What Happens When You Cook Blueberries

 

Cooking destroys some of the vitamin C in fresh blueberries and lets water-soluble B vitamins leach out. Cooked berries are likely to be mushy because heat dissolves the pectin inside.

 

Blueberries may also change color when cooked. The berries are colored with blue anthocyanin pigments. Ordinarily, anthocyanin-pigmented fruits and vegetables turn reddish in acids (lemon juice, vinegar) and deeper blue in bases (baking soda). But blueberries also contain yellow pigments (anthoxanthins). In a basic (alkaline) environments, as in a batter with too much baking soda, the yellow and blue pigments will combine, turning the blueberries greenish blue. Adding lemon juice to a blueberry pie stabilizes these pigments; it is a practical way to keep the berries a deep, dark reddish blue.

 

How Other Kinds of Processing Affect Blueberries

 

Canning and freezing. The intense heat used in canning the fruit or in blanching it before freezing reduces the vitamin C content of blueberries by half.

 

Medical Uses and/or Benefits of Blueberries

 

Reduced risk of heart disease, cancer, decline of brain function, and other diseases of aging.

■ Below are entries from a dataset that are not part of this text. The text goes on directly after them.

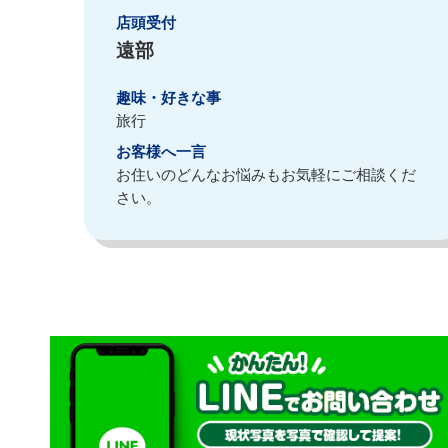
店頭受付
遠部
趣味・好きな事
旅行
お客様へ一言
お住いのどんなお悩みもお気軽にご相談くだ
さい。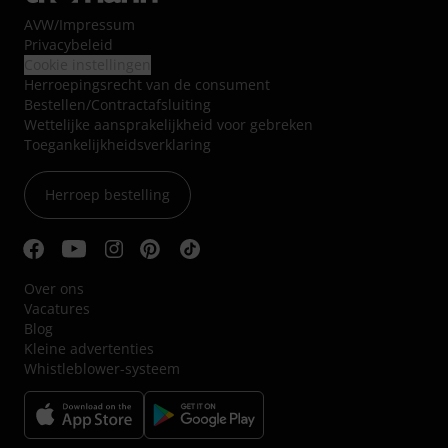
AVW
/
Impressum
Privacybeleid
Cookie instellingen
Herroepingsrecht van de consument
Bestellen/Contractafsluiting
Wettelijke aansprakelijkheid voor gebreken
Toegankelijkheidsverklaring
Herroep bestelling
Over ons
Vacatures
Blog
Kleine advertenties
Whistleblower-systeem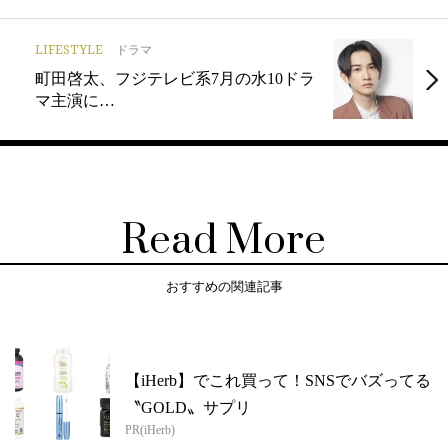
LIFESTYLE
ドラマ
町田啓太、フジテレビ系7月の水10ドラ
マ主演に…
Read More
おすすめの関連記事
【iHerb】でこれ買って！SNSでバズってる
〝GOLD〟サプリ
PR(iHerb)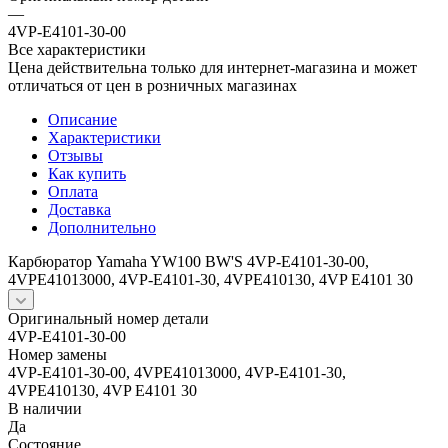
—
4VP-E4101-30-00
Все характеристики
Цена действительна только для интернет-магазина и может
отличаться от цен в розничных магазинах
Описание
Характеристики
Отзывы
Как купить
Оплата
Доставка
Дополнительно
Карбюратор Yamaha YW100 BW'S 4VP-E4101-30-00,
4VPE41013000, 4VP-E4101-30, 4VPE410130, 4VP E4101 30
Оригинальный номер детали
4VP-E4101-30-00
Номер замены
4VP-E4101-30-00, 4VPE41013000, 4VP-E4101-30,
4VPE410130, 4VP E4101 30
В наличии
Да
Состояние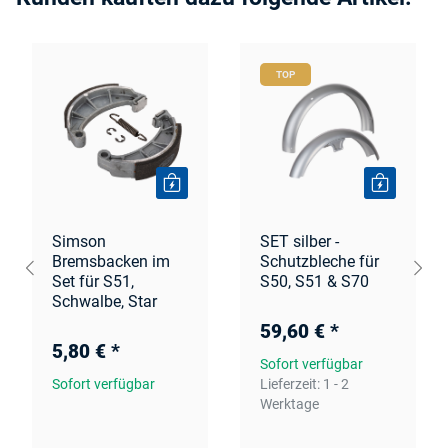
TOP
Simson
SET silber -
Bremsbacken im
Schutzbleche für
Set für S51,
S50, S51 & S70
Schwalbe, Star
59,60 €
*
5,80 €
*
Sofort verfügbar
Sofort verfügbar
Lieferzeit:
1 - 2
Werktage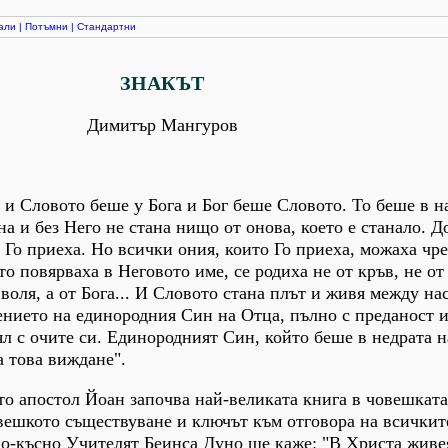
али
|
Потъмни
|
Стандартни
ЗНАКЪТ
Димитър Мангуров
 и Словото беше у Бога и Бог беше Словото. То беше в н
на и без Него не стана нищо от онова, което е станало. Д
 Го приеха. Но всички ония, които Го приеха, можаха чре
то повярваха в Неговото име, се родиха не от кръв, не от
воля, а от Бога... И Словото стана плът и живя между нас
ението на единородния Син на Отца, пълно с преданост и
дял с очите си. Единородният Син, който беше в недрата 
а това виждане".
то апостол Йоан започва най-великата книга в човешката
вешкото съществуване и ключът към отговора на всичкит
по-късно Учителят Беинса Дуно ще каже: "В Христа живе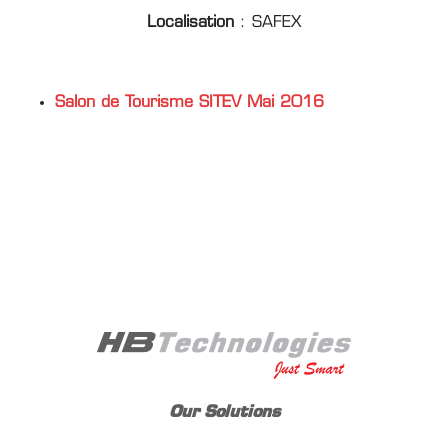
Localisation
: SAFEX
Salon de Tourisme SITEV Mai 2016
Our Solutions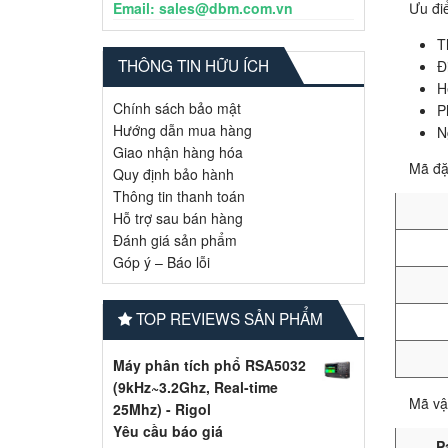
Email: sales@dbm.com.vn
Ưu đi
T
THÔNG TIN HỮU ÍCH
Đ
H
Chính sách bảo mật
P
Hướng dẫn mua hàng
N
Giao nhận hàng hóa
Mã đặ
Quy định bảo hành
Thông tin thanh toán
Hỗ trợ sau bán hàng
Đánh giá sản phẩm
Góp ý – Báo lỗi
TOP REVIEWS SẢN PHẨM
Máy phân tích phổ RSA5032
(9kHz~3.2Ghz, Real-time
Mã vật
25Mhz) - Rigol
Yêu cầu báo giá
P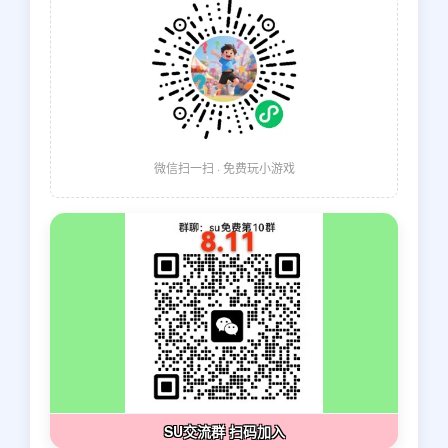
微信扫一扫 · 免费玩小游戏
SU交流群 扫码加入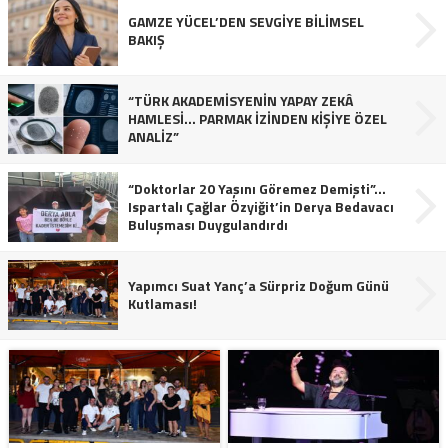
GAMZE YÜCEL’DEN SEVGİYE BİLİMSEL
BAKIŞ
“TÜRK AKADEMİSYENİN YAPAY ZEKÂ
HAMLESİ… PARMAK İZİNDEN KİŞİYE ÖZEL
ANALİZ”
“Doktorlar 20 Yaşını Göremez Demişti”…
Ispartalı Çağlar Özyiğit’in Derya Bedavacı
Buluşması Duygulandırdı
Yapımcı Suat Yanç’a Sürpriz Doğum Günü
Kutlaması!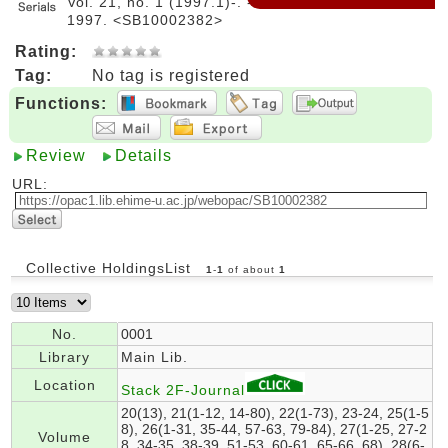
Vol. 21, no. 1 (1997.1)-. -- 映像情報メディア学会,
1997. <SB10002382>
Rating:
Tag:
No tag is registered
Functions:
Review
Details
URL:
Collective HoldingsList
1
-
1
of about
1
No.
0001
Library
Main Lib.
Location
Stack 2F-Journal
20(13), 21(1-12, 14-80), 22(1-73), 23-24, 25(1-5
8), 26(1-31, 35-44, 57-63, 79-84), 27(1-25, 27-2
Volume
8, 34-35, 38-39, 51-53, 60-61, 65-66, 68), 28(6-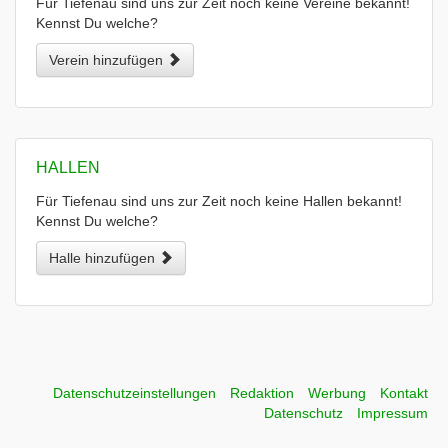
Für Tiefenau sind uns zur Zeit noch keine Vereine bekannt!
Kennst Du welche?
Verein hinzufügen
HALLEN
Für Tiefenau sind uns zur Zeit noch keine Hallen bekannt!
Kennst Du welche?
Halle hinzufügen
Datenschutzeinstellungen
Redaktion
Werbung
Kontakt
Datenschutz
Impressum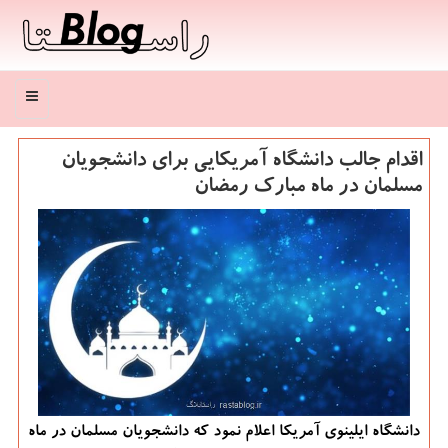
منو
اقدام جالب دانشگاه آمریكایی برای دانشجویان
مسلمان در ماه مبارك رمضان
دانشگاه ایلینوی آمریکا اعلام نمود که دانشجویان مسلمان در ماه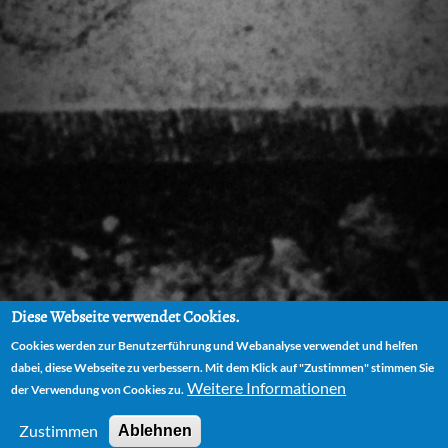
Diese Webseite verwendet Cookies.
Cookies werden zur Benutzerführung und Webanalyse verwendet und helfen
dabei, diese Webseite zu verbessern. Mit dem Klick auf "Zustimmen" stimmen Sie
Weitere Informationen
der Verwendung von Cookies zu.
Zustimmen
Ablehnen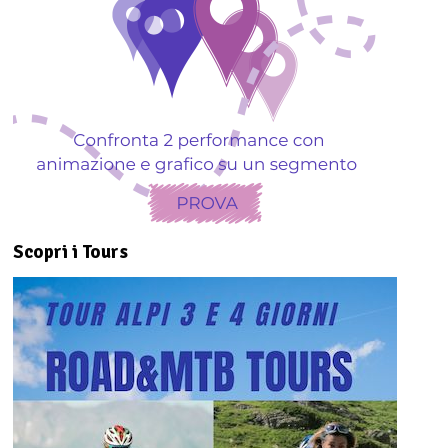
Scopri i Tours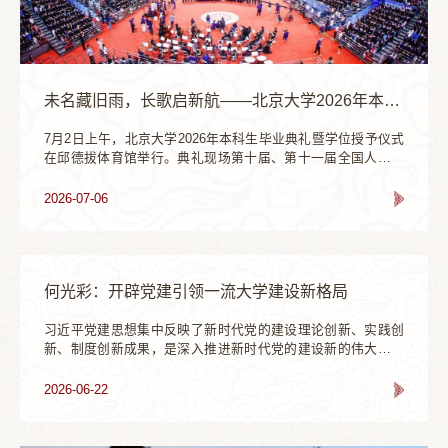
未名藏旧雨，长歌启新航——北京大学2026年本科生毕业典礼暨学位授予仪式举行
7月2日上午，北京大学2026年本科生毕业典礼暨学位授予仪式
在邱德拔体育馆举行。典礼现场第十届、第十一届全国人大常
委会副委员长，第十二届全国政协副主席韩启德院士，北京市
委常委、教育工委书记于英杰等北京市领导，联合培养院校代
2026-07-06
表，北京大学党委书记何光彩、校长高松等校领导，各院系教
师代表、校友代表，奖助学金捐赠人代表，2026届本科毕业生
以及毕业生亲友代表共同出席典礼。典礼由校党委副书记、教
务长姜国华主持。暖场表演典礼之前，...
何光彩：开辟党建引领一流大学建设新格局
习近平党建思想集中反映了新时代党的建设理论创新、实践创
新、制度创新成果，是深入推进新时代党的建设新的伟大工程
的根本遵循。北京大学深入学习贯彻习近平党建思想，坚持把
党的建设和思想政治工作贯穿办学治校全过程各领域，坚持社
2026-06-22
会主义办学方向，不断开创高质量党建引领高质量发展新局
面。一是坚持思想领航，牢牢把握办学正确政治方向。习近平
总书记强调，“马克思主义是我们立党立国的根本指导思想，也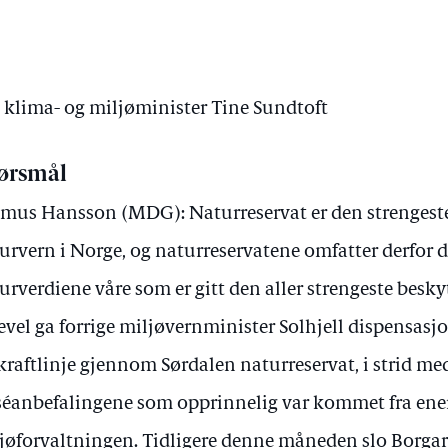
v klima- og miljøminister Tine Sundtoft
ørsmål
mus Hansson (MDG): Naturreservat er den strengest
urvern i Norge, og naturreservatene omfatter derfor de
urverdiene våre som er gitt den aller strengeste besk
evel ga forrige miljøvernminister Solhjell dispensasjo
kraftlinje gjennom Sørdalen naturreservat, i strid me
séanbefalingene som opprinnelig var kommet fra ene
jøforvaltningen. Tidligere denne måneden slo Borga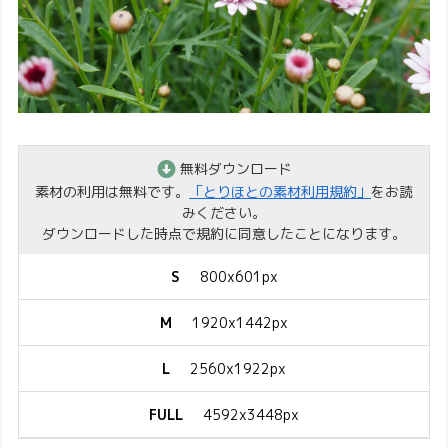
無料ダウンロード
素材の利用は無料です。
「とりほとの素材利用規約」
をお読
みください。
ダウンロードした時点で規約に同意したことになります。
S
800x601px
M
1920x1442px
L
2560x1922px
FULL
4592x3448px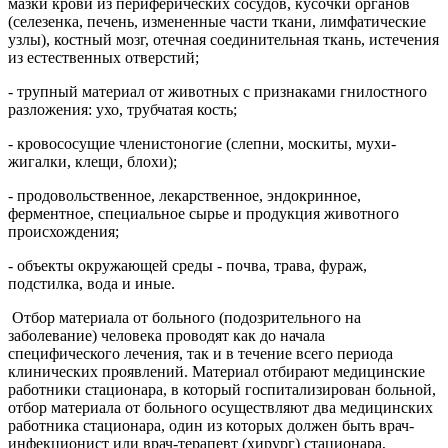
мазки крови из периферических сосудов, кусочки органов
(селезенка, печень, измененные части ткани, лимфатические
узлы), костный мозг, отечная соединительная ткань, истечения
из естественных отверстий;
- трупный материал от животных с признаками гнилостного
разложения: ухо, трубчатая кость;
- кровососущие членистоногие (слепни, москиты, мухи-
жигалки, клещи, блохи);
- продовольственное, лекарственное, эндокринное,
ферментное, специальное сырье и продукция животного
происхождения;
- объекты окружающей среды - почва, трава, фураж,
подстилка, вода и иные.
Отбор материала от больного (подозрительного на
заболевание) человека проводят как до начала
специфического лечения, так и в течение всего периода
клинических проявлений. Материал отбирают медицинские
работники стационара, в который госпитализирован больной,
отбор материала от больного осуществляют два медицинских
работника стационара, один из которых должен быть врач-
инфекционист или врач-терапевт (хирург) стационара,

Antioxidants, such as vitamin C, prevent free radicals, fragments of molecules, from hooking up with other fragments to produce compounds that damage body cells and may cause heart disease, cancer, memory loss, and other conditions associated with aging or damaged cells.

 

In 1996, researchers at the USDA Jean Mayer Human Nutrition Research Center on Aging at Tufts University (Boston) showed that, ounce for ounce, blueberries, spinach, and strawberries were the most potent antioxidants of 40 foods tested.

 

In a second series of studies the following year, the scientists fed aging rats a diet of chow alone or chow plus extract of blueberries, strawberries, or spinach. In the end, the diet with added blueberry extract was most effective in slowing oxygen-related changes. NOTE: The antioxidant ranking of these foods may vary depending on growing conditions, season, and other variables.

 

Urinary antiseptic. A 1991 study at the Weizmann Institute of Science (Israel) suggests that blueberries, like CRANBERRIES, contain a compound that inhibits the ability of Escherichia coli, a bacteria commonly linked to urinary infections, to stick to the wall of the bladder. If it cannot cling to cell walls, the bacteria will not cause an infection. This discovery lends some support to folk medicine, but how the berries work, how well they work, or in what "dosages" remains to be proven.

 

Adverse Effects Associated with Blueberries

 

Allergic reaction. Hives and angiodemea (swelling of the face, lips, and eyes) are common allergic responses to berries, virtually all of which have been reported to trigger these reactions. According to the Merck Manual, berries are one of the 12 foods most likely to trigger classic food allergy symptoms. The others are chocolate, corn, eggs, fish, legumes (peas, lima beans, peanuts, soybeans), milk, nuts, peaches, pork, shellfish, and wheat.